- **About this task**:
Copy every line of the data below exactly, and leave the pictures out of your answer.

------ Information provided

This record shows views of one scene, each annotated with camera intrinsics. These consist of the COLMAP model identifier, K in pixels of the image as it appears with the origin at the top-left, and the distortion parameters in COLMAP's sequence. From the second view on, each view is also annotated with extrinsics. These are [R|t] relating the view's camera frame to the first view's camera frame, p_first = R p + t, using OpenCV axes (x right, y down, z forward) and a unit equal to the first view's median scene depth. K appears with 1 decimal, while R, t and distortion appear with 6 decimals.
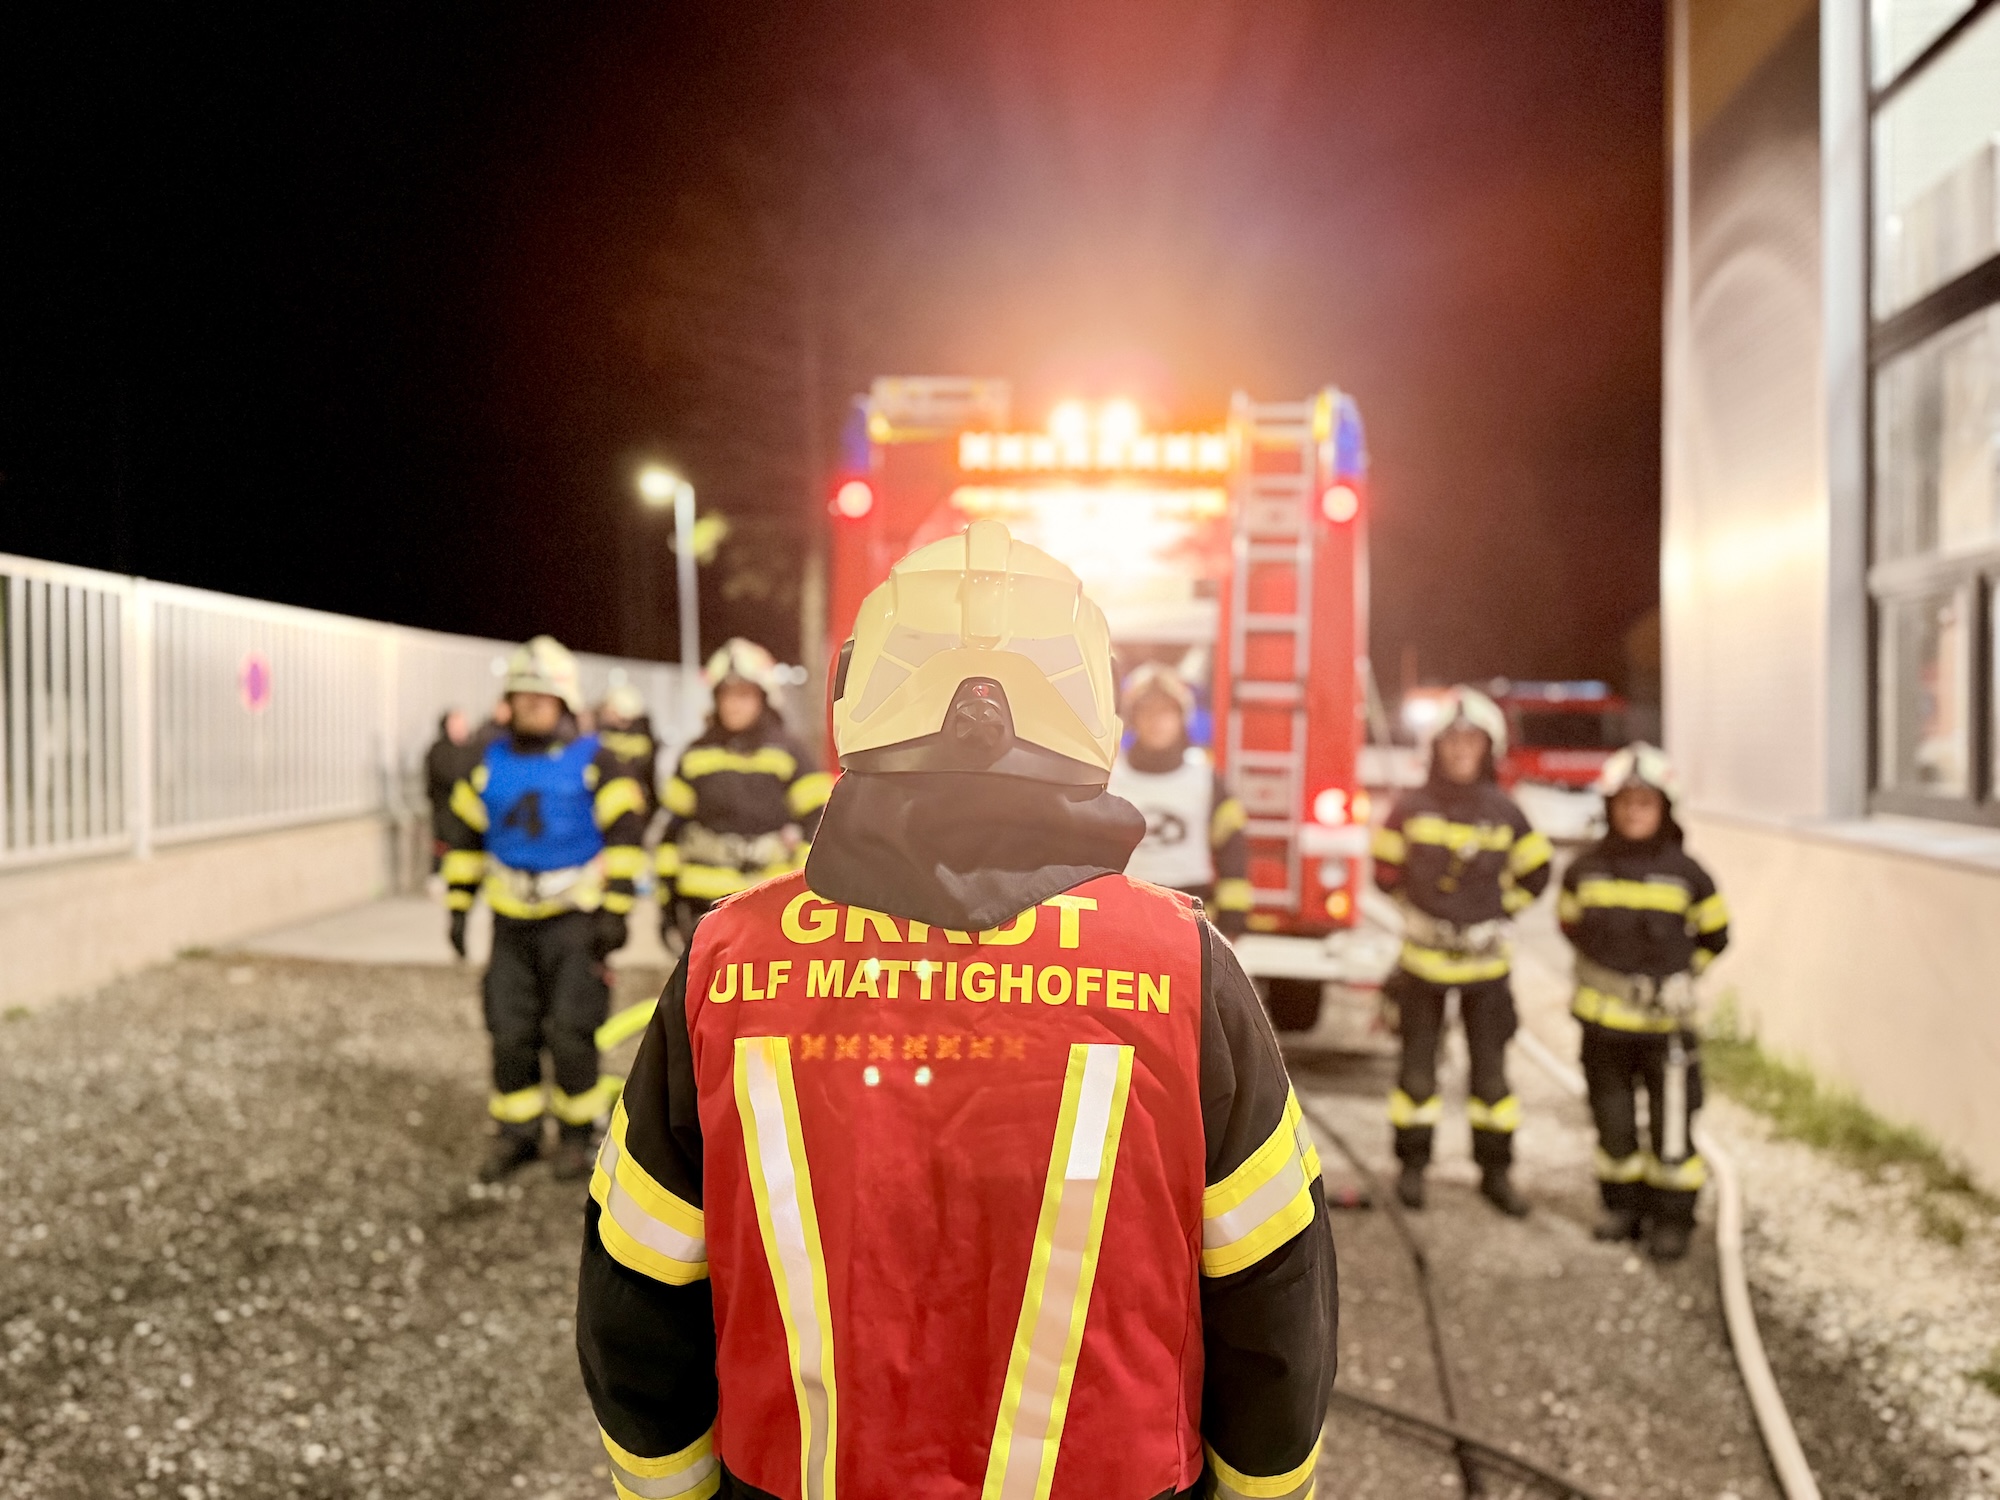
lens RADIAL K [[1421.4, 0, 1000.0], [0, 1421.4, 750.0], [0, 0, 1]] dist [0.049764, -0.001217]
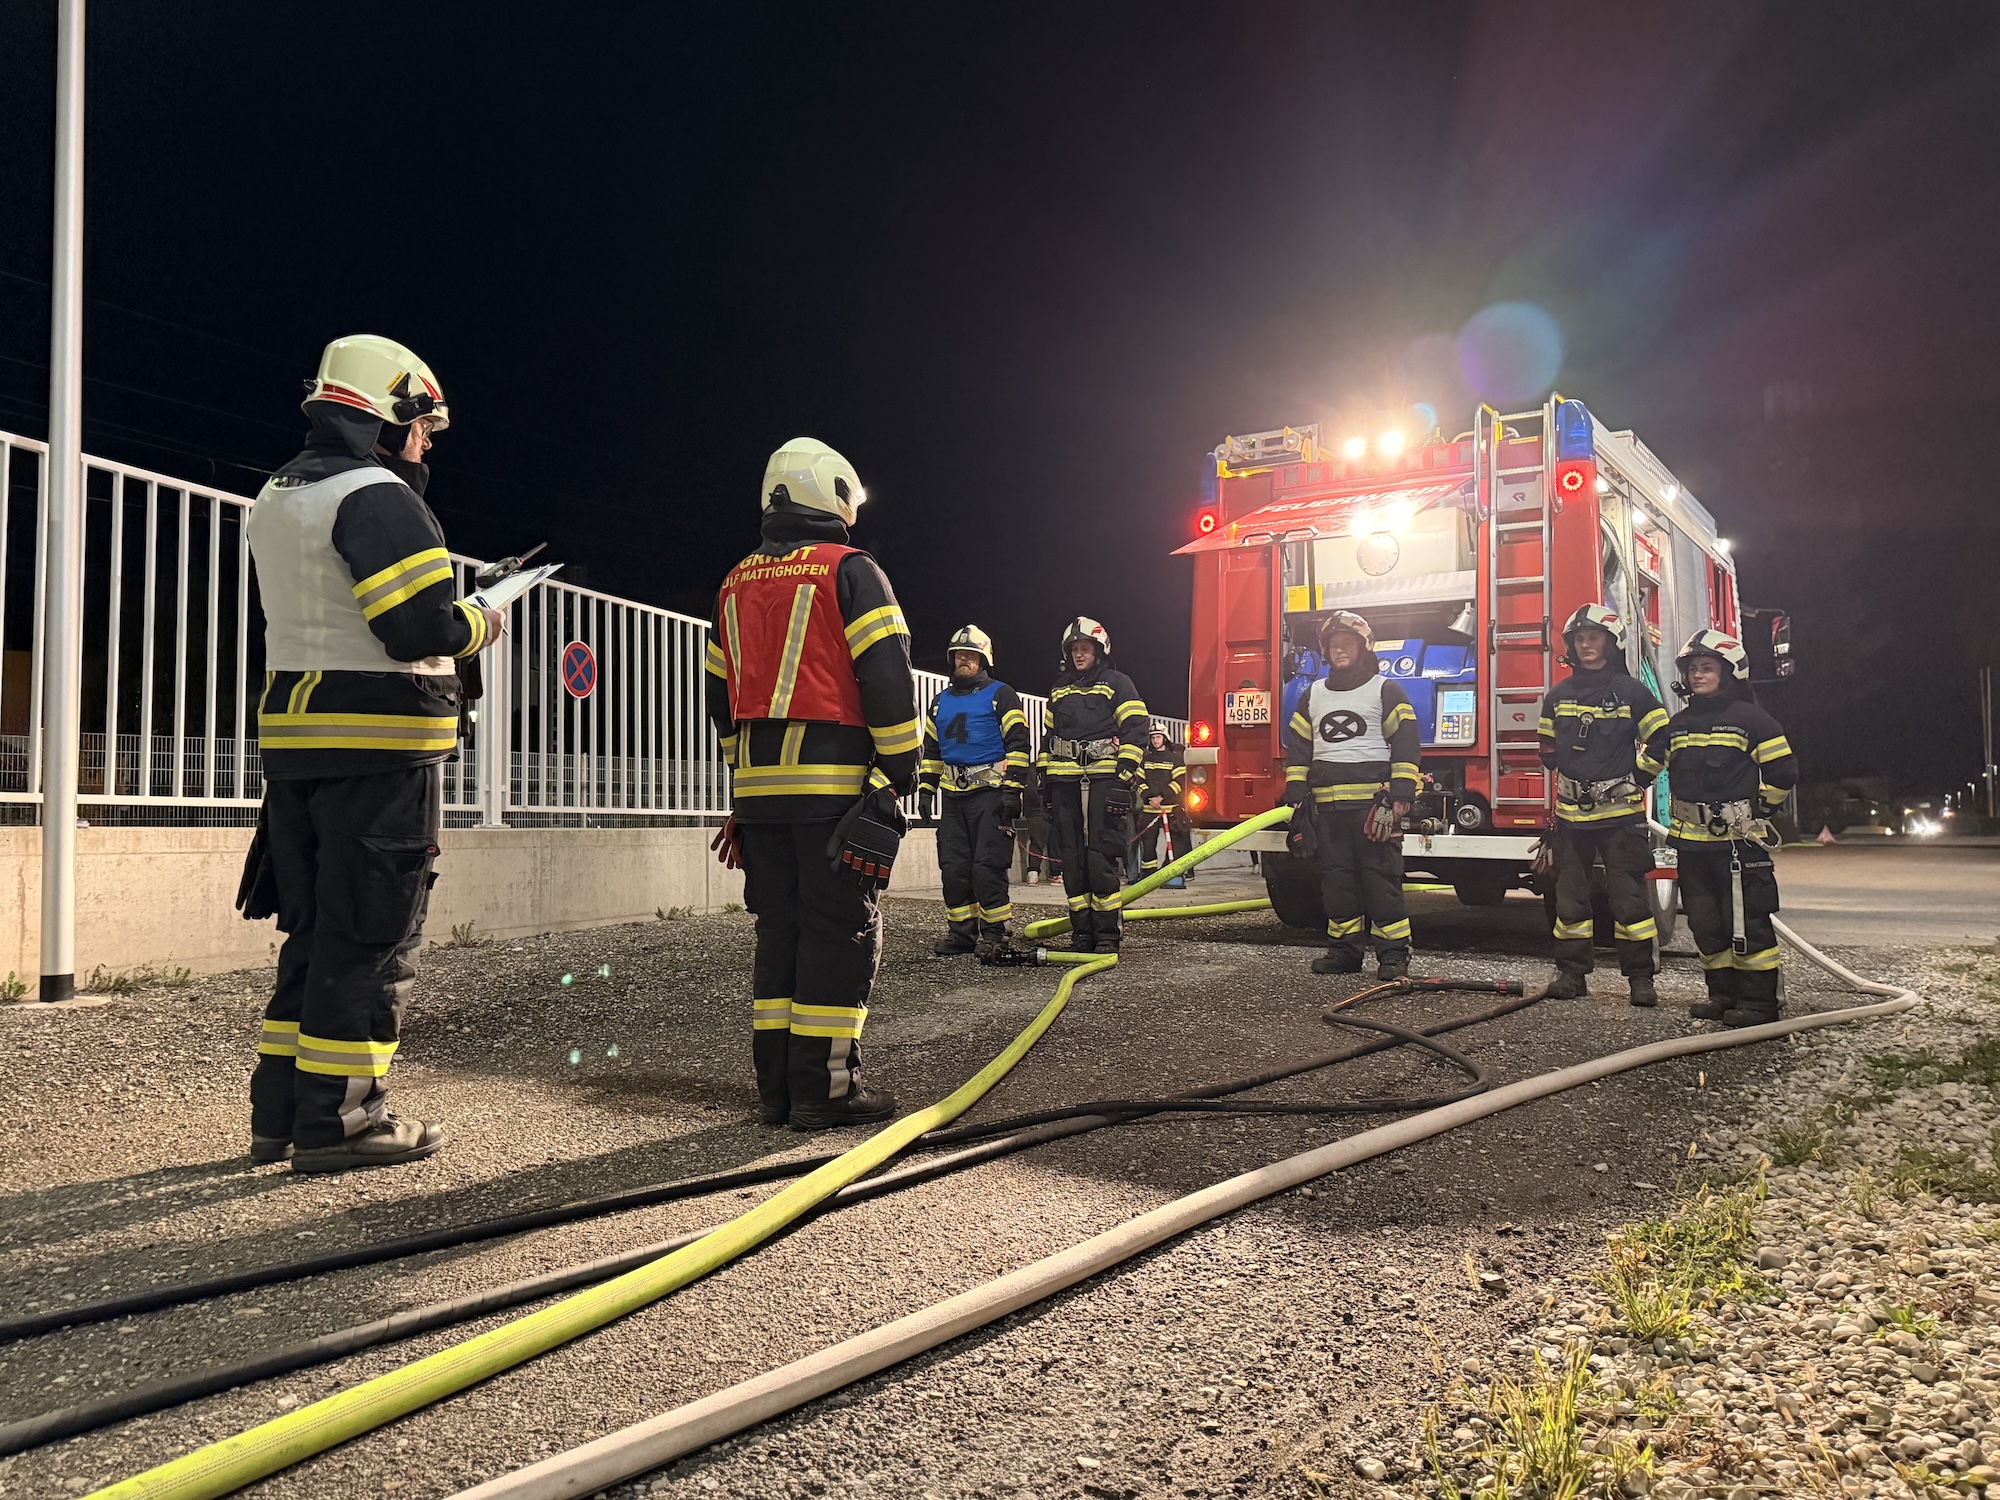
lens RADIAL K [[1421.4, 0, 1000.0], [0, 1421.4, 750.0], [0, 0, 1]] dist [0.049764, -0.001217]
pose [[0.883676, -0.046048, -0.465828, 1.986334], [0.009460, 0.996703, -0.080581, 0.854300], [0.468003, 0.066801, 0.881198, -1.705933]]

------------

- **Exercise answer**:
This record shows views of one scene, each annotated with camera intrinsics. These consist of the COLMAP model identifier, K in pixels of the image as it appears with the origin at the top-left, and the distortion parameters in COLMAP's sequence. From the second view on, each view is also annotated with extrinsics. These are [R|t] relating the view's camera frame to the first view's camera frame, p_first = R p + t, using OpenCV axes (x right, y down, z forward) and a unit equal to the first view's median scene depth. K appears with 1 decimal, while R, t and distortion appear with 6 decimals.
lens RADIAL K [[1421.4, 0, 1000.0], [0, 1421.4, 750.0], [0, 0, 1]] dist [0.049764, -0.001217]
lens RADIAL K [[1421.4, 0, 1000.0], [0, 1421.4, 750.0], [0, 0, 1]] dist [0.049764, -0.001217]
pose [[0.883676, -0.046048, -0.465828, 1.986334], [0.009460, 0.996703, -0.080581, 0.854300], [0.468003, 0.066801, 0.881198, -1.705933]]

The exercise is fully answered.